The first minutes of the procedure will be pretty much business as usual for a cataract eye surgeon. “We give them some drops to dilate the eye and lidocaine jelly for anesthesia,” says Sayegh (pronounced “sage”). “They’re laid flat on an operating table under an operating microscope. The procedure is essentially painless.”

 

In the old days, it was much more complicated, and injections into the eye made the procedure anything but painless. After removing the cataract, Sayegh makes a very small incision, just enough to accommodate the new intraocular lenses.

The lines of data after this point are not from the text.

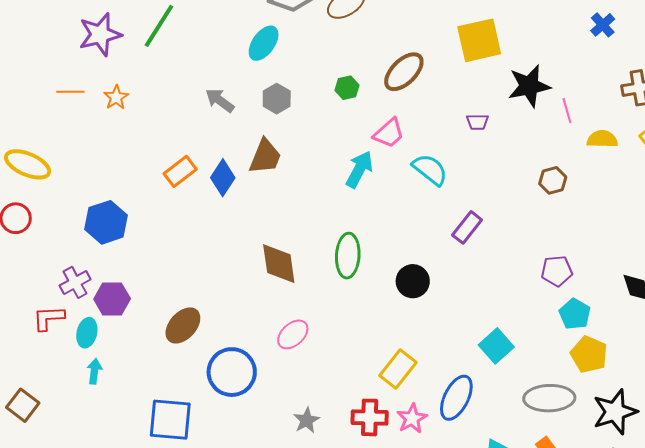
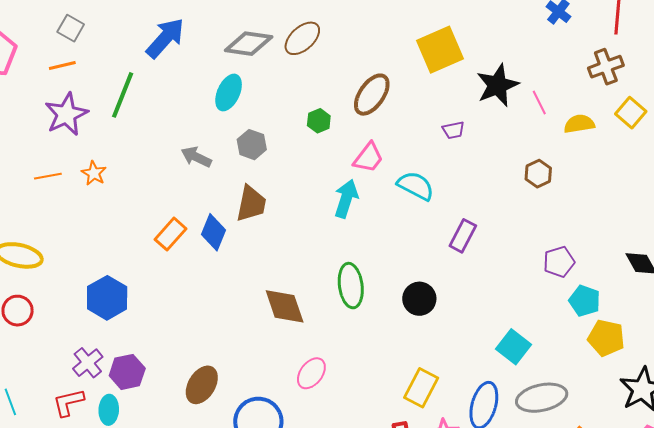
gray ellipse: (549, 398) -> (542, 398), moved

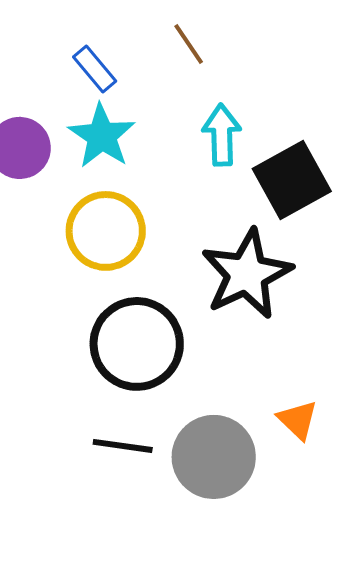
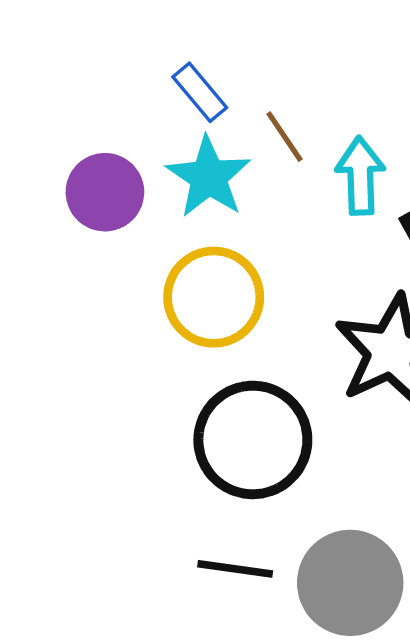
brown line: (189, 44) -> (284, 137), moved

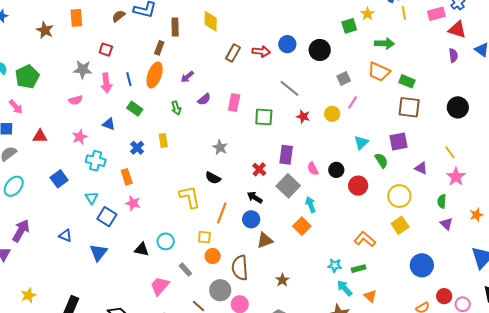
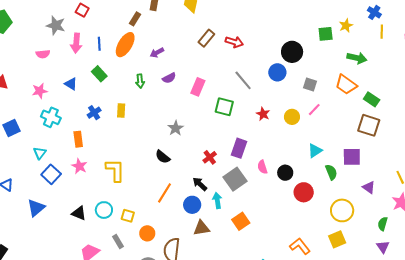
blue circle: (287, 44) -> (277, 72), moved
gray square: (344, 78) -> (310, 84), turned 32
gray line: (290, 88) -> (243, 80), moved
yellow L-shape: (190, 197) -> (115, 170), moved
cyan arrow: (311, 204) -> (217, 201), moved
yellow square: (204, 237) -> (128, 216), moved

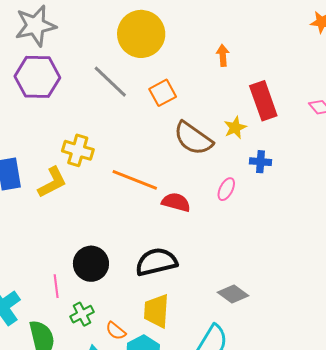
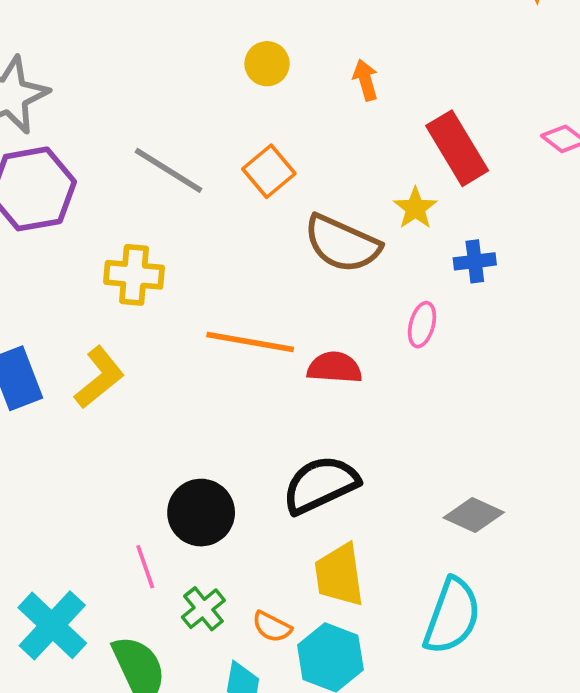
yellow circle: (141, 34) -> (267, 64), moved, size x0.5
yellow cross: (78, 150) -> (134, 275), moved

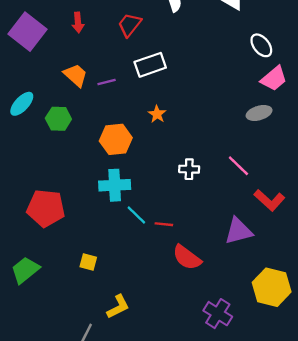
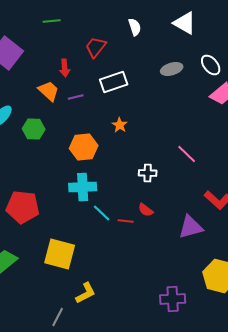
red arrow: (78, 22) -> (65, 68), moved
gray ellipse: (259, 113) -> (172, 69), moved
pink line: (238, 166) -> (187, 154), moved
red semicircle: (187, 257) -> (146, 210), moved, size x0.6
yellow square: (88, 262) -> (60, 254), size x2.0
purple cross: (218, 314) -> (173, 299), turned -35

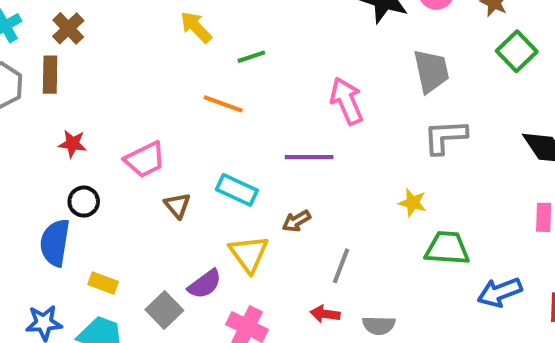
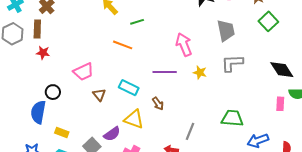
red star: (72, 144) -> (43, 53), moved
yellow star: (413, 203) -> (200, 72), moved
brown arrow: (296, 221) -> (158, 104), turned -96
yellow triangle: (249, 254) -> (134, 119), turned -35
gray line: (341, 266) -> (190, 131), moved

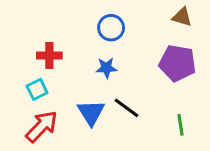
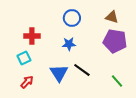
brown triangle: (182, 17) -> (112, 17), moved
green line: (180, 125) -> (117, 81), turned -32
red arrow: (42, 126) -> (27, 82), size x0.6

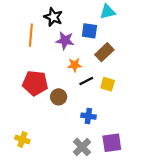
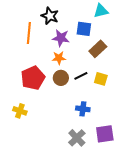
orange star: (75, 65) -> (59, 58), moved
red pentagon: (35, 83) -> (33, 78), turned -30
brown circle: (59, 97) -> (61, 78), moved
yellow cross: (22, 140) -> (20, 111), moved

Made out of silicon or acrylic, “they can fold into a taco-like shape,” says Sayegh. “Using small incisions lets people enjoy rapid healing.”

 

Sayegh is one of the few doctors in our region to have access to the recently FDA-approved AcrySof Natural lenses. These state-of-the-art lenses have a slight yellow tint that filters out blue light. Blue light is thought to be a potential contributor to age-related macular degeneration, the leading cause of blindness in the elderly.

 

“At 85 years old, it probably doesn’t matter what kind of implant you put in the eye,” Sayegh acknowledges. “There’s not going to be such a long period of exposure. But how about a 50-year-old patient? They’ll be exposed to a range of light for 30 or 40 years….There’s good enough data to suggest that if you can filter out the blue light, you should.”

 

Dr. Sayegh uses the AcrySof Natural lenses almost exclusively. “This is my personal lens of choice. Ultimately, I think everyone will use it.”